The war intervened and I soon found myself at Annapolis. Then on to outfit the U.S.S. Cotten (DD 669), a destroyer, at her berth in Kearney, N.J., as an assistant engineering officer. It was during this period that I met my future wife, Barbara Lee Gumaer of Stamford, CT., while she was lunching with a mutual friend at Schrafts in New York. (She remains a "chocoholic" to this day!) After the ship's commissioning and "shakedown cruise," Barb and I decided to get married, having been assured by the Navy brass that we would be stationed on the Fast Coast for at least a year. The year was shortened to seven days and ten minutes and I was off to the Pacific. Meanwhile, Barbara decided she could gain admittance to the Norfolk (Va.) Naval Station by flashing her Coast Guard pass. She got in all right but then couldn't get out and landed in the "brig." The amateur spy found out we had sailed and had nothing in her possession to prove she was married to me except for a small newspaper clipping.

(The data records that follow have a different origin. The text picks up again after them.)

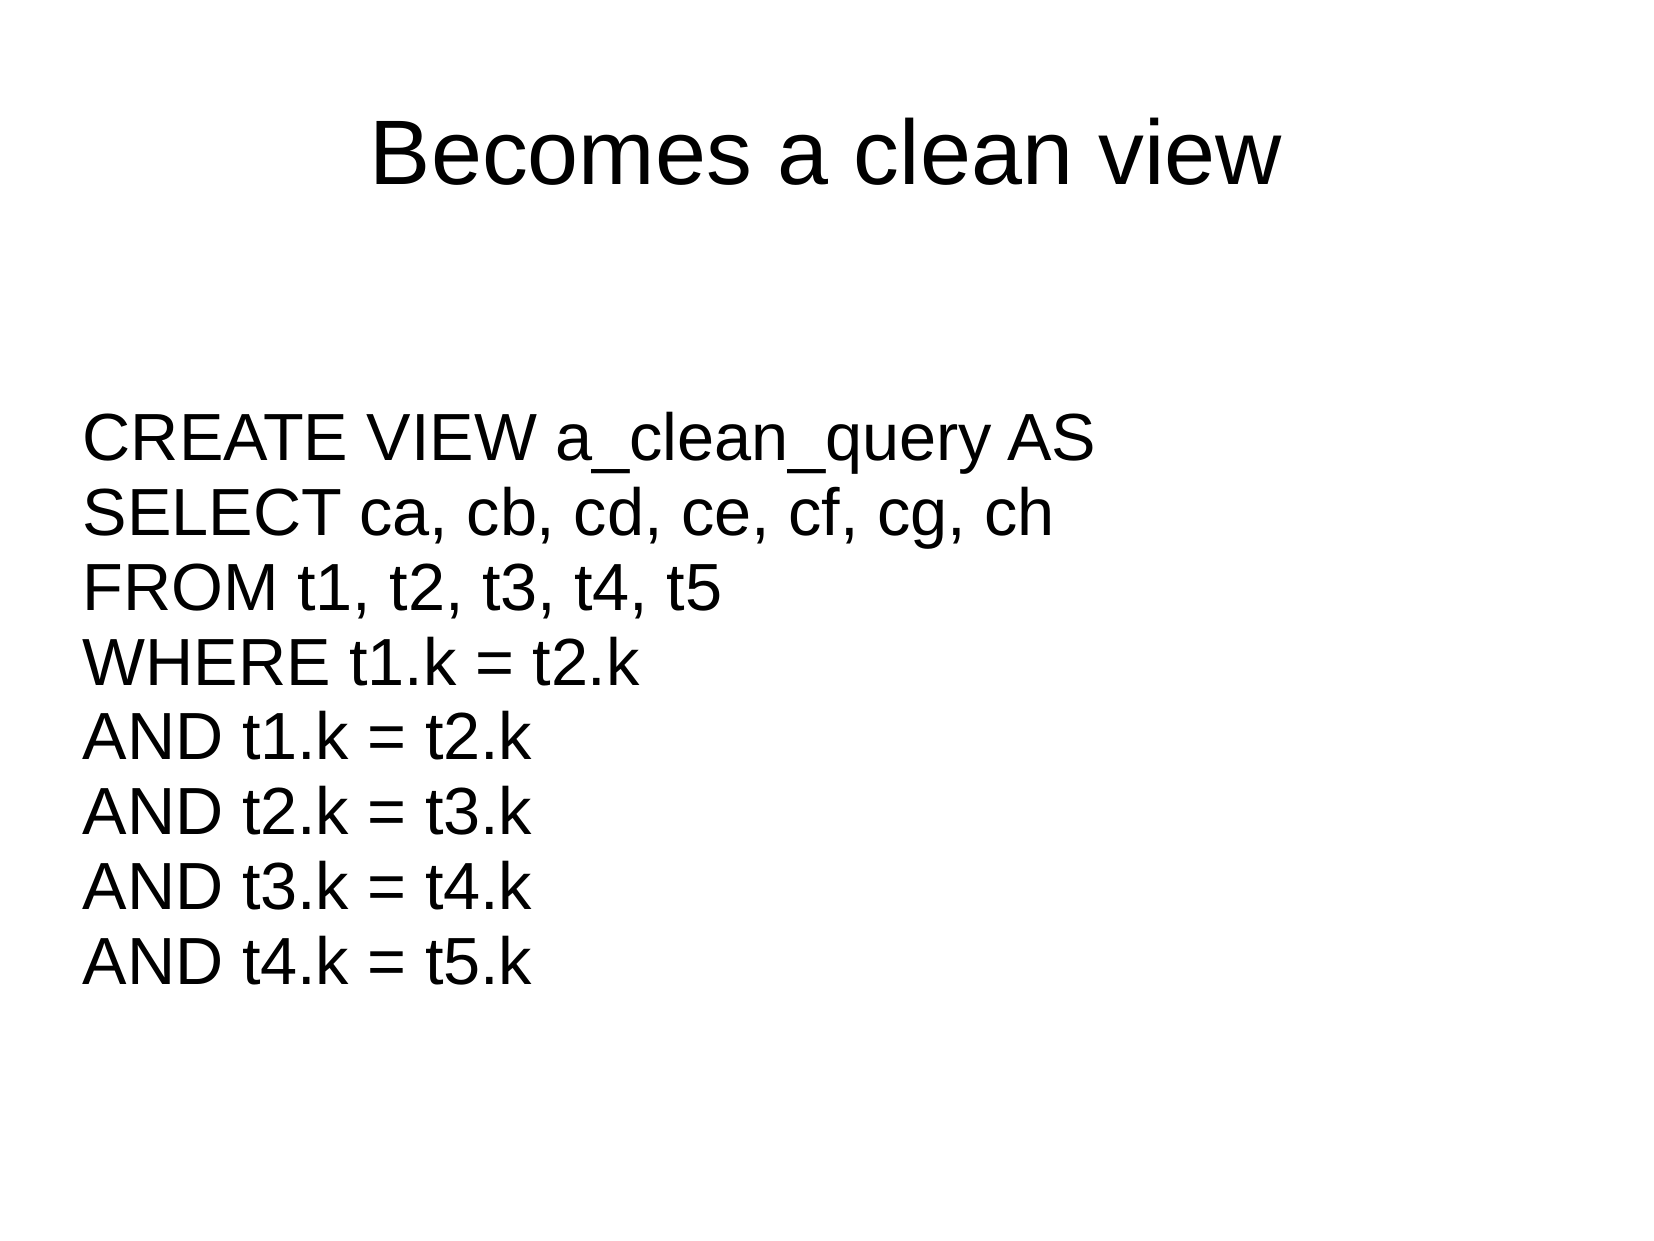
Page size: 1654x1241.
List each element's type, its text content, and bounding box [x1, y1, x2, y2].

subtitle CREATE VIEW a_clean_query AS SELECT ca, cb, cd, ce, cf, cg, ch FROM t1, t2, t3, t4, t5 WHERE t1.k = t2.k AND t1.k = t2.k AND t2.k = t3.k AND t3.k = t4.k AND t4.k = t5.k [82, 297, 1571, 1102]
title Becomes a clean view [82, 56, 1571, 250]
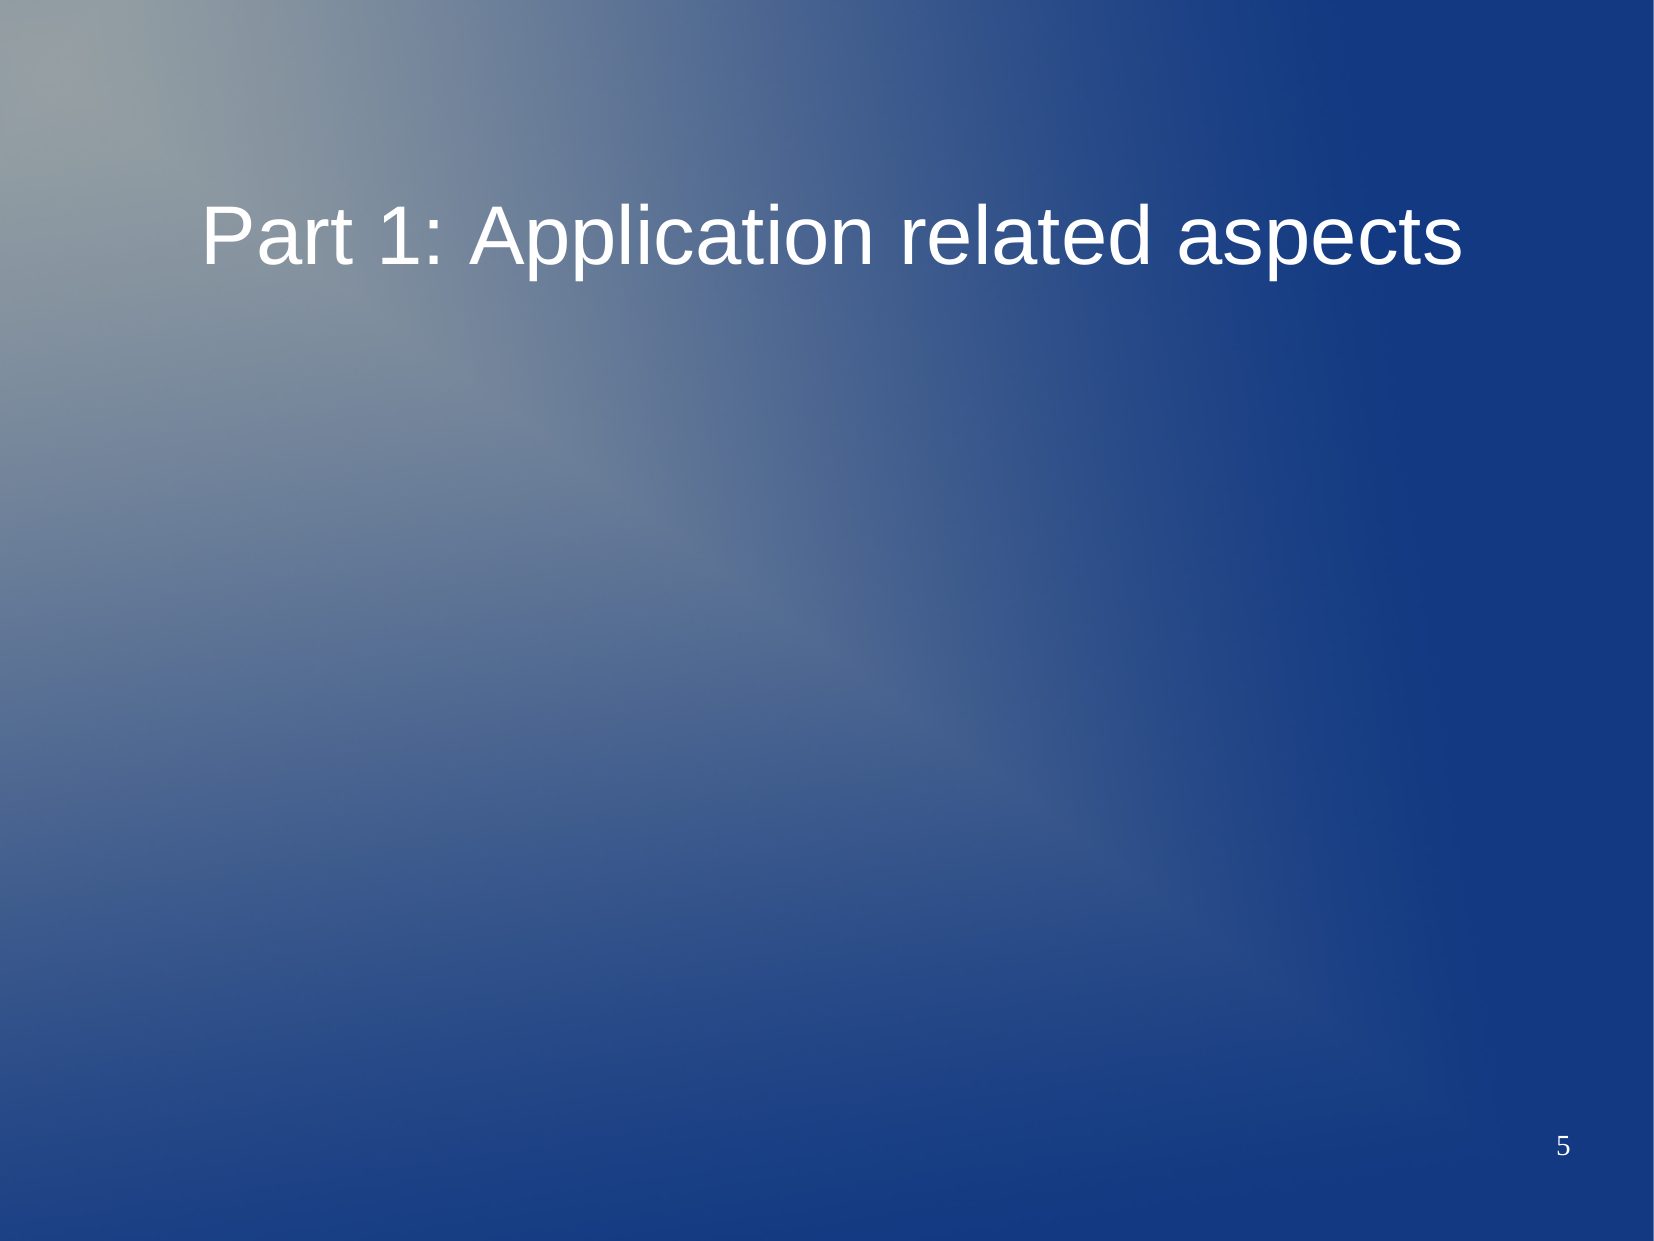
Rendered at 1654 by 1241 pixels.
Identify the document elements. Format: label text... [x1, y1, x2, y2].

Needless to say, it took hours for her to prove who she was, but then she almost botched the whole thing by signing her maiden name on the Navy release papers !!The Cotten was attached to the Third and Fifth Fleets under Admirals Spruance and Halsey and remained in the Pacific until the occupation of Tokyo Bay.
The next period of our lives saw us take up residence in Bergen County, N.J., while I returned to the family department store and became enmeshed in retailing.
Meanwhile, the children kept arriving until the count reached four - three girls and a boy. I became an expert on motorcycles, car parts, horses, horse trailers, and horse shows. Barbara was renowned for her tailgate lunches and we muddled through the years in Tenafly, N.J., with four houses on the same street! At about the time some of the kids were flying from the nest, my father passed away. This was the undoing of the family department store and it was sold. I found myself in industrial real estate and kept my hand in until Barbara and I decided to "retire" a few years back. Retire to "what" was the question! Well, who would believe it, but we now find ourselves residing in Middle Island, N.Y., with our eldest, Jane, and Jean, her daughter. Jane has been breeding and showing Labrador retrievers for the past twelve years and convinced us to buy a boarding kennel for dogs and cats: Life is never simple and being in charge of "maintenance" keeps me going from morning to night.
So, to all of our friends, old and new, we offer this blanket invitation- if you are ever in the vicinity of Long Island, stop in - we run a hell of a cat house, with a 10% discount for senior citizens!!